▸ The task:
Pictures should be excluded; otherwise, copy every entry exactly.

Segment Start: Source data

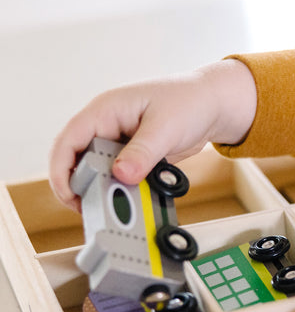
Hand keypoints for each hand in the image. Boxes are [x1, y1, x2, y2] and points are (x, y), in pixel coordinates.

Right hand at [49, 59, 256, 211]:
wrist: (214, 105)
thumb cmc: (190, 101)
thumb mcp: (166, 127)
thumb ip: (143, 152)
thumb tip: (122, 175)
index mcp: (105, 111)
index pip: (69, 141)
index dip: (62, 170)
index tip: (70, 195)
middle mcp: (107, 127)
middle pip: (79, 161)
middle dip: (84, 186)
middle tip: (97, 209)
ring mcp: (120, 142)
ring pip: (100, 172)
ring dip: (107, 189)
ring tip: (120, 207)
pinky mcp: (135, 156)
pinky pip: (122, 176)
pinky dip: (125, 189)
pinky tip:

Segment End: Source data

▸ Reply to the exercise:
Hand keypoints for each hand in the image. Boxes are [x1, y1, x2, y2] and points are (x, y), in pixel coordinates.

Right hand at [49, 59, 256, 211]:
wrist: (214, 105)
thumb cmc: (190, 101)
thumb mcp: (166, 127)
thumb ip: (143, 152)
thumb tip: (122, 175)
index mcp: (105, 111)
index pip: (69, 141)
index dip: (62, 170)
index tip: (70, 195)
middle mcp: (107, 127)
middle pip: (79, 161)
middle dip: (84, 186)
middle tip: (97, 209)
ring mcp: (120, 142)
ring pip: (100, 172)
ring dip: (107, 189)
ring tip: (120, 207)
pinky mcp: (135, 156)
pinky pip: (122, 176)
pinky dip: (125, 189)
pinky tip:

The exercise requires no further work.